Nothing, however, relieves the grayness. This is the time of year when it's dark in the morning when you leave for work and dark when work ends, and it has the effect, if you let it, of suppressing your imagination, turning you into a joyless drone that merely sleeps, works and consumes food, a creature of sloth and gluttony. But the ultimate sin is indifference, not seeing those glorious red leaves, the forest and the trees, and not accepting the generosity with a gracious thank you.
Years ago Paul Simon wrote a song that sticks in my head every once in a while. "These are days of miracles and wonders--this is a long distance call." These ARE days of miracles and wonders: have you ever stopped to watch a jet plane land or take off, and stopped to think what a miracle of invention and discovery it is? A hundred and fifty years ago we were traveling across the country in horse drawn wagons. Indeed, it's been 56 years since the invention of the hydrogen bomb and frozen peas, 128 years since the patent for the first cash register was issued, and now I have a tool under my fingertips to reach the whole world in half a second. Remarkable.

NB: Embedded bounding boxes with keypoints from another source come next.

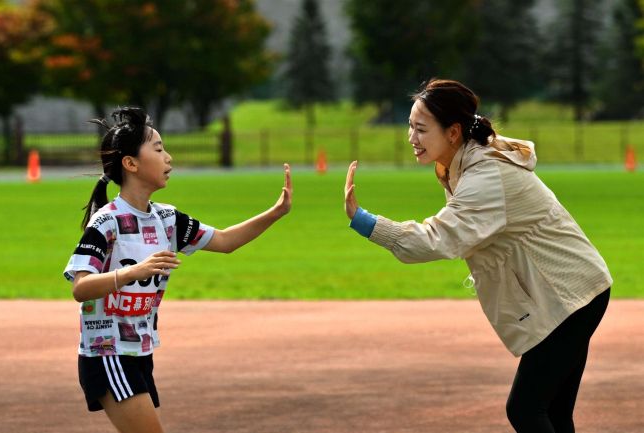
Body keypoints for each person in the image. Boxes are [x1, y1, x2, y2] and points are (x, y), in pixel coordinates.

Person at [344, 78, 612, 433]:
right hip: (573, 290)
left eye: (421, 129)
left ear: (453, 132)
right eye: (410, 126)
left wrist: (364, 221)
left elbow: (437, 238)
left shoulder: (486, 174)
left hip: (569, 296)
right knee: (553, 413)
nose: (411, 137)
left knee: (526, 409)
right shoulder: (464, 164)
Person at [63, 107, 292, 433]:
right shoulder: (107, 221)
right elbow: (80, 287)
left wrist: (276, 212)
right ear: (131, 164)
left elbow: (225, 241)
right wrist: (133, 272)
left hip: (139, 351)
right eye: (158, 149)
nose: (168, 158)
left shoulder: (167, 219)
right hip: (108, 352)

The march of time and history is inexorable and wondrous. In early November 1842 Abraham Lincoln married Mary Todd in Springfield Illinois. In September of 1857 the Supreme Court ruled that a black man could not be a citizen and a slave could not become a free man. Fast forward another hundred years to the early 1960's, and men were burned and murdered in the fight to register African American voters. And today a black man has been elected President of the United States.
Martin Luther King once said:
If it falls your lot to be a street sweeper, sweep streets like Michelangelo painted pictures, like Shakespeare wrote poetry, like Beethoven composed music; sweep streets so well that all the host of heaven and earth will have to pause and say, ‘Here lived a great street sweeper, who swept his job well.'
Barack Obama has now won the hardest job in the world, a job two dozen men and one woman spent 150 billion dollars trying to win. It's not my argument to decide whether he was the best choice or the right choice, but now that he has it, I hope he does it with the passion, conviction and artistry of Michelangelo, Shakespeare and Beethoven, and the wisdom of Lincoln. The country faces an extraordinarily difficult moment in its storied history, with two wars to conclude and a faltering economy, a nation divided red and blue, and he will need all of that to govern well. May God grant him grace and wisdom, and save each of us from the sin of indifference.
2 comments:
Beat the grayness. Let's get together at Taste of Wine and share a few laughs.
Dad--
You can always come visit here for a taste of snow. I hear its coming soon. Ethan is a crawling machine. Like I said before you are welcome for T-day, I'm sure there is some football on that we can watch together with Tom's family.